### Source text
Picture this: you've assembled your team to have a risk collection session, perhaps doing a Pre-Mortem, and everyone is really engaging with the process. Suddenly, your simple budget has 30+ risks. You could go ahead and put them all into your DartCannon simulation, but should you?
If you couldn't guess already, the punchline is probably not.
Impact of Risks
Lets create a quick simulation - one line item, and 4 1% probability risks, each 50% of our line item. For most projects, this is a decent representation of a "high impact" risk. Lets look at the result:
Even running at the highest resolution on DartCannon, over half of the range of the simulation has no results. Try to present this to stakeholders and instead of a productive conversation about hitting the 75% or 90% marks, you'll immediately get sucked into talking about the ~0% chance of being at 7 or 8 on this chart.
This also assumes that you've correctly estimated the chance of these low probability events.
Over-Expecting Unlikely Events
Humans tend to over-estimate the likelihood on infrequent events. Hollywood-style disasters and an over-availability of stories on negative outcomes, combined with the Availability Heuristic lead to over estimating the probability of rare events.
Particularly for high-impact risks, where even small changes in probability can drastically change outcomes, we get into Hollywood disaster thinking and the result to simulations can be the real disaster. Look again at our simulation results. We've estimated our risks at 1%, so there is a 4% chance that at least one of them will occur (100% - 99% ^ 4), which creates the slightly visible results between 3 and 4. But what if the chance was actually 0.1%? Those outcomes would virtually disappear.

### Entries shown
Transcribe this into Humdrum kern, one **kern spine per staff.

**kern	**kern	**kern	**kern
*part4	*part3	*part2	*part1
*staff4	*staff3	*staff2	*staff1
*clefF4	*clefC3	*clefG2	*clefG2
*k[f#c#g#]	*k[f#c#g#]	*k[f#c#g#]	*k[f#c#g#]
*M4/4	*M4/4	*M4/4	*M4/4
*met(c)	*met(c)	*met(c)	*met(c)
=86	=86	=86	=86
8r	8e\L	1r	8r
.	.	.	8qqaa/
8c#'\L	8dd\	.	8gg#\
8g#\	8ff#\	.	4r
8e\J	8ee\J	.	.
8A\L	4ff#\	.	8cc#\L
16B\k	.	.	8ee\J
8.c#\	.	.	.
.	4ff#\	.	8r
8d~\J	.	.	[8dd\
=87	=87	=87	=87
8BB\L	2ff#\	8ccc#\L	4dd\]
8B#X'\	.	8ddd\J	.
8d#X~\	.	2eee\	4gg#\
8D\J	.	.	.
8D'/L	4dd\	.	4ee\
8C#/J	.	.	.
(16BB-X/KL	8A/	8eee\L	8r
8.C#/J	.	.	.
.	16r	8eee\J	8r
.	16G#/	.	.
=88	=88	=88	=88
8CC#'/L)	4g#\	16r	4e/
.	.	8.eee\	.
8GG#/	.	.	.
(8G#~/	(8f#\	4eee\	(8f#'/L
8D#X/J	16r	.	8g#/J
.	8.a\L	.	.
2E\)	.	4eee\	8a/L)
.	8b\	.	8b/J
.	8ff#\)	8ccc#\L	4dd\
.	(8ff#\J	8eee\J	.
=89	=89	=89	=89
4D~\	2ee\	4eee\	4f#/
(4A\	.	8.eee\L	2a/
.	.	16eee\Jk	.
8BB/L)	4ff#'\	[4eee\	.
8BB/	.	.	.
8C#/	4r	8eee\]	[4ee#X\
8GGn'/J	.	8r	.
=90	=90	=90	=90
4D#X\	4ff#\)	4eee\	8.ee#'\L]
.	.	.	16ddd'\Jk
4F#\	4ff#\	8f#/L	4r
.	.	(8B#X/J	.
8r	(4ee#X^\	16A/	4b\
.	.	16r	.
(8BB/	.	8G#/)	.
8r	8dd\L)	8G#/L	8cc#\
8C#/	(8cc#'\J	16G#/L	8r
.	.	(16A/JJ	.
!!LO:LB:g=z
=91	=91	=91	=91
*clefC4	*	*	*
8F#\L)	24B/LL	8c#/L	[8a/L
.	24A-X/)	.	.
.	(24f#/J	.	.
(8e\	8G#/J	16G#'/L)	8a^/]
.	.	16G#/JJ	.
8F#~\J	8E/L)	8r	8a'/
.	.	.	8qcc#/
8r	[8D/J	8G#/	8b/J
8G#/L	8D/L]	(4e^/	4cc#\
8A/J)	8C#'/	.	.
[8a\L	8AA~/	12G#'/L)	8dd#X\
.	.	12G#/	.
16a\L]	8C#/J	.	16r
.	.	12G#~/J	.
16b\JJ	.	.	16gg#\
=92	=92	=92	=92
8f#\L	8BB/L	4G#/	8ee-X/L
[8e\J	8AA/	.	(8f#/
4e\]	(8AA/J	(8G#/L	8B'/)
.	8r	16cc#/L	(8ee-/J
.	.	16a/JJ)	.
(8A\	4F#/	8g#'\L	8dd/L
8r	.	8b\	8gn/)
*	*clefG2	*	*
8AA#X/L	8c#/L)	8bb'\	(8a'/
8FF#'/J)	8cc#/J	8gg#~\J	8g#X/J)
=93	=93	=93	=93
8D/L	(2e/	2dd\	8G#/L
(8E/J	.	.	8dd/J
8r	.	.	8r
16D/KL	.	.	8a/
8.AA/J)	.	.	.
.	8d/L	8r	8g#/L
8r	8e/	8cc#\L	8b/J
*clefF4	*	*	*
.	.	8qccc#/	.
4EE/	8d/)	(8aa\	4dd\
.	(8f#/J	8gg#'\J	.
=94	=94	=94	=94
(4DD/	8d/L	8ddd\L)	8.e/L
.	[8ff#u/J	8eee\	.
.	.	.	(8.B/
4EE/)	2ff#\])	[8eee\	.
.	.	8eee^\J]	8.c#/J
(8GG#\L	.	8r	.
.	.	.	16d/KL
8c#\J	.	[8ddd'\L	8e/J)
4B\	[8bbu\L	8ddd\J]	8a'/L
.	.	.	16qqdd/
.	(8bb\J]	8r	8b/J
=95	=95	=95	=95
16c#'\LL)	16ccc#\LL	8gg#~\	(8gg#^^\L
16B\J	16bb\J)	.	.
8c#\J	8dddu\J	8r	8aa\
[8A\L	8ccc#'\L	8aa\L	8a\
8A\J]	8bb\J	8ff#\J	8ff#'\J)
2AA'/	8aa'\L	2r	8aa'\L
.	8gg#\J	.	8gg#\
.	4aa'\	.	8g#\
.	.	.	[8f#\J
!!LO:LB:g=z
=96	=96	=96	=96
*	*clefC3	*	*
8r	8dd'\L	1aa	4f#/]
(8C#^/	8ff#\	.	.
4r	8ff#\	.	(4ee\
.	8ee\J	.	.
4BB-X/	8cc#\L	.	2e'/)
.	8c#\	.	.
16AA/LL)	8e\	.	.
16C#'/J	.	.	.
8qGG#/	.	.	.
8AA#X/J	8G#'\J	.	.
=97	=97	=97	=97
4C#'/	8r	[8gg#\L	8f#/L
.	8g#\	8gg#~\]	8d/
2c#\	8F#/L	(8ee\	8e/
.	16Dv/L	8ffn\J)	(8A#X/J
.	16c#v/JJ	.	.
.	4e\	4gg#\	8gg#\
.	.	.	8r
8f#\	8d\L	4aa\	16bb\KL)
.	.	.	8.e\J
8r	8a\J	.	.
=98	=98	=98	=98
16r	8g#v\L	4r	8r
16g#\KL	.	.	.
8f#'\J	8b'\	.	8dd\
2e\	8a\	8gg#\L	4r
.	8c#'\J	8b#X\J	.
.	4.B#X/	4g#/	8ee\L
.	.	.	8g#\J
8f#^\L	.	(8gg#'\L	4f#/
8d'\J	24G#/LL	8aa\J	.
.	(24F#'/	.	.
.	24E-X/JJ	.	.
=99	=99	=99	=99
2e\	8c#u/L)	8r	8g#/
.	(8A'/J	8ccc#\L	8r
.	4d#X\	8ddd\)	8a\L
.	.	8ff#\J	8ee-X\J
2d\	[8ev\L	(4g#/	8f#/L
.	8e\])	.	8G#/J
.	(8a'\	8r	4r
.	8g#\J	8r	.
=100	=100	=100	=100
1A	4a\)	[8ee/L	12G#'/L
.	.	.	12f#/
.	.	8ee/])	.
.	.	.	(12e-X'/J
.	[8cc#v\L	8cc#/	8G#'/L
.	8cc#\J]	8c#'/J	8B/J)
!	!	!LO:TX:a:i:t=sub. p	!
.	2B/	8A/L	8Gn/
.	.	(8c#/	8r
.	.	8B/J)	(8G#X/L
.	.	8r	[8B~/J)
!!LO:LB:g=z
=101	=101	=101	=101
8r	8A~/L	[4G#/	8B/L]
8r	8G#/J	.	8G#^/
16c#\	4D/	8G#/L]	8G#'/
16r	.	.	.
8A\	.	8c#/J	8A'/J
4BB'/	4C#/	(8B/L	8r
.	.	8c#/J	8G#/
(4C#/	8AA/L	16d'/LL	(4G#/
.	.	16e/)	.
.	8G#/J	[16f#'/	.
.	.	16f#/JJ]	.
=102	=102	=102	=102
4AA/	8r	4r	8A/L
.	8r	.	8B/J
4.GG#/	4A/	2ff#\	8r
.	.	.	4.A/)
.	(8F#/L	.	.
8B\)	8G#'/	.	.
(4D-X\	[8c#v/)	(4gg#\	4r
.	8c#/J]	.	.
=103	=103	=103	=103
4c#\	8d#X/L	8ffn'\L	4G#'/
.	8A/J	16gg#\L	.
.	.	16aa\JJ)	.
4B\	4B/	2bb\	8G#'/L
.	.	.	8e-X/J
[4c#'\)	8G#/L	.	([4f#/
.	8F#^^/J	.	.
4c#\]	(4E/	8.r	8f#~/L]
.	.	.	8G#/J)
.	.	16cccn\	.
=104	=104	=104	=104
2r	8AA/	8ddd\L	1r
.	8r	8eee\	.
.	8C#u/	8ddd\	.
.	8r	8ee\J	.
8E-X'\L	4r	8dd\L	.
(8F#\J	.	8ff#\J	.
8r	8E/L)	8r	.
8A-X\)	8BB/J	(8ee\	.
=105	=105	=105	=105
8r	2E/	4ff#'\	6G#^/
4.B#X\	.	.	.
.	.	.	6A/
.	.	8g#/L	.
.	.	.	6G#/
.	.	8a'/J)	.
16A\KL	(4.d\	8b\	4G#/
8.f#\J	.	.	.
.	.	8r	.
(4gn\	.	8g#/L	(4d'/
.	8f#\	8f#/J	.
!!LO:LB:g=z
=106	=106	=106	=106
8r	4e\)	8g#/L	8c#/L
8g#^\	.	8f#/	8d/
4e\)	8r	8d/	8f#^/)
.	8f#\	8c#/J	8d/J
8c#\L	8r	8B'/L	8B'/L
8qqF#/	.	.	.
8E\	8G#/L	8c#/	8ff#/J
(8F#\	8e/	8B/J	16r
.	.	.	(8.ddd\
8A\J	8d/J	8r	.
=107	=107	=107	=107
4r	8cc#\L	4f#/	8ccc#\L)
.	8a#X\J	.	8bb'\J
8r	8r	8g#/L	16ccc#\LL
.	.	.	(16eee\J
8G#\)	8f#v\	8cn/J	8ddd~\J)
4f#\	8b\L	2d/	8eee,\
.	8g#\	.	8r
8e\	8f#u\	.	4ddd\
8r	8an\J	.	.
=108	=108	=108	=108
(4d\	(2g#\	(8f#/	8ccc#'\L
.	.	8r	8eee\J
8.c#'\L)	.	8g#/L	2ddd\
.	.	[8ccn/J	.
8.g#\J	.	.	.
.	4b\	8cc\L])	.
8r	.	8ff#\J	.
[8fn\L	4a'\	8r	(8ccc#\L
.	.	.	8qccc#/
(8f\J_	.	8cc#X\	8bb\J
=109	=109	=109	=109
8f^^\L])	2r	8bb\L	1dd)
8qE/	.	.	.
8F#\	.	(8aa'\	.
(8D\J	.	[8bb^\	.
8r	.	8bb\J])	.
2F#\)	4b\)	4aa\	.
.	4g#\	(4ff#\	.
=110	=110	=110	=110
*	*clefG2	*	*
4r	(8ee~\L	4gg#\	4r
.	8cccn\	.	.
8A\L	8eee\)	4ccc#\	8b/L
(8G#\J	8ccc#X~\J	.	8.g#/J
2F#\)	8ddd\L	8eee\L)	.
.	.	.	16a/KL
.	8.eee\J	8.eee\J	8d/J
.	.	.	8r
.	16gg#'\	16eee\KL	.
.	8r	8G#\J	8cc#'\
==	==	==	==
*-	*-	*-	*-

### Work instruction 1
Do these statements agree with the article on risk simulation? For each, answer yes or no and quote the deciding words. (a) The example simulation uses four risks, each with a 1% probability. (b) People tend to underestimate how likely infrequent events are. (c) With each risk estimated at 1%, there is a 4% chance that at least one of them occurs.
### Work instruction 2
Which things does the article on risk simulation say combine to cause people to overestimate the probability of rare events? List all of them.
### Work instruction 3
How would the article on risk simulation continue after its last paragraph? Write the next part.

### Task answer 1
(a) Yes: "one line item, and 4 1% probability risks, each 50% of our line item"
(b) No: "Humans tend to over-estimate the likelihood on infrequent events."
(c) Yes: "there is a 4% chance that at least one of them will occur"

### Task answer 2
- Hollywood-style disasters
- An over-availability of stories on negative outcomes
- The Availability Heuristic

### Task answer 3
Can you and you team accurately estimate the difference between 1% and 0.1%? It could have a big impact on your results.
What Decisions Are Needed?
Central to any discussion of how best to use any estimation tool should be what decisions will be made. Not going to change anything and move ahead no matter what? Don't bother doing any estimating.
The majority of the time you will be making decisions based on estimates - allocating resources, scheduling personnel, or committing funds. The same extends to risks - will including the risk of a meteor impact change your decision making?
Disaster scenarios can be a great way to start a discussion on risks and get a team engaged and you don't want to shut down any creativity. When you go to document those risks and incorporate them into your planning there should be a degree of managerial judgement.
Ultimately, where you set the bar on which risks to include between '1 in a billion' meteor impact and a 75% chance of an incremental charge is a judgement call you need to make. It depends on the decisions needed and the story you're trying to tell.